On change, collecting flowers and being vividly present.
The studio is in for a massive shift. I have been saying it for months but I am never good at updating people although I tell people I will. I am sorry about this. But the time has come and what an exciting time it is. Last year was tough as well as the year before that. People say twins get easier when they turn three but really it just feels harder. The boys are their own little people and my daughter has grown more than expected in the last three months. There is usually alot of screaming and fighting more than there is peace.
I've continued to work consistently. The studio has remained in a cycle of store updates, sales and new collections. The sales have gotten lower and I have grown tired. I decided last November I would slow down my practise to focus on larger, more conceptualised approaches to the work I produce. I always said I would do this when my children were older but the business model has not been working. It has been a risk and my sales have gone down by 85 percent on the store the last four weeks. The pressure of not constantly producing, updating and selling has been stressful but it has also been a wonderful space of inquiry, remembering and noticing.
Around 2020 during lockdown I had by mistake bought a tube of Fluoro Pink instead of my usual Magenta. I didn't look at at twice. Late last year I had left the studio door open and one of the twins got in, opened and squeezed out the expired tube of it over an expensive piece of Fabriano I had just bought. I was admiring the deckle edge and I had laid out on the table. I was only gone for a moment. The paint stank it was so old. I remember not panicking and wiping the paint gently off the surface. I enjoyed the mark it had left. I began rubbing it on the page more and spreading the paint more until it totally filled the paper. It was stinky. I called the kids back in, handed them crayons and they began to draw scribbles on the page. I had let go of the idea that the work was sellable and decided we would just play on it; but then I saw a landscape. I doused the page with ultramarine blue, and suddenly the image revealed itself. I couldn't believe how much the bright fluoro paint begun changing the surrounding colours and deepening the blues.
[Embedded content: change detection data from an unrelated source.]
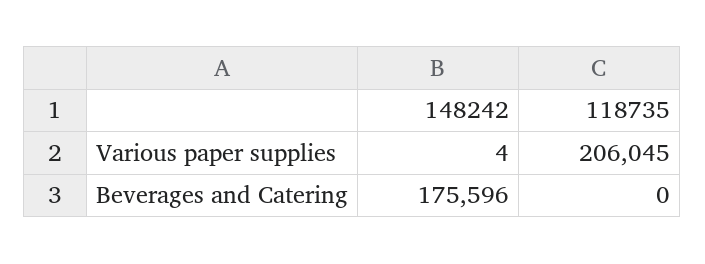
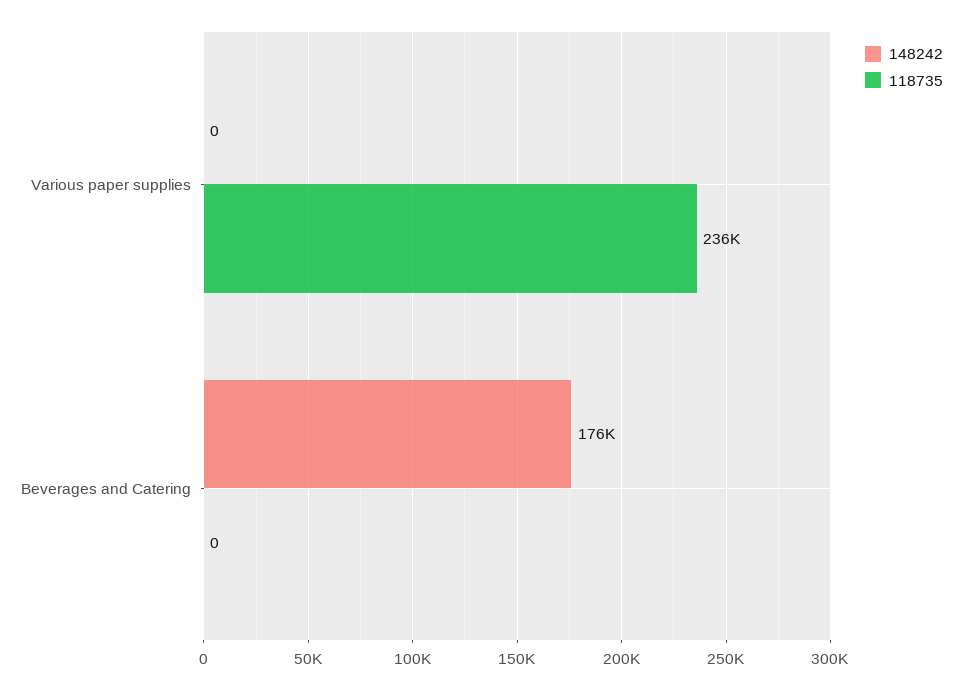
  {
    "148242": {
-     "Various paper supplies": 4,
+     "Various paper supplies": 0,
      "Beverages and Catering": 175596
    },
    "118735": {
-     "Various paper supplies": 206045,
+     "Various paper supplies": 236000,
      "Beverages and Catering": 0
    }
  }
There are flowers at all different stages of life in the studio. I have studied them daily. Friends have messaged for flower collections. I have Uber connected them to my house like some sort of injured patient, tied up to dry and dated them. At one point the space really started to stink; I have stopped collecting as much and I think I need a better system.
There has been so much curiosity in this space, so many moments that I think in the past might have gone unseen by me, in a rush to get a new collection up and ready for the next sale. I am so glad I had stopped to notice. I am so glad I remembered the delicacy, impulsivity that is the mark of a child. The stinky Fluoro paint began a new process on painting, mark making, masking, collecting and noticing. Over the last six months a new collection of work has been created. It has been a invaluable time of deepening my practise.
All because of little hands. I still don't know which child did it.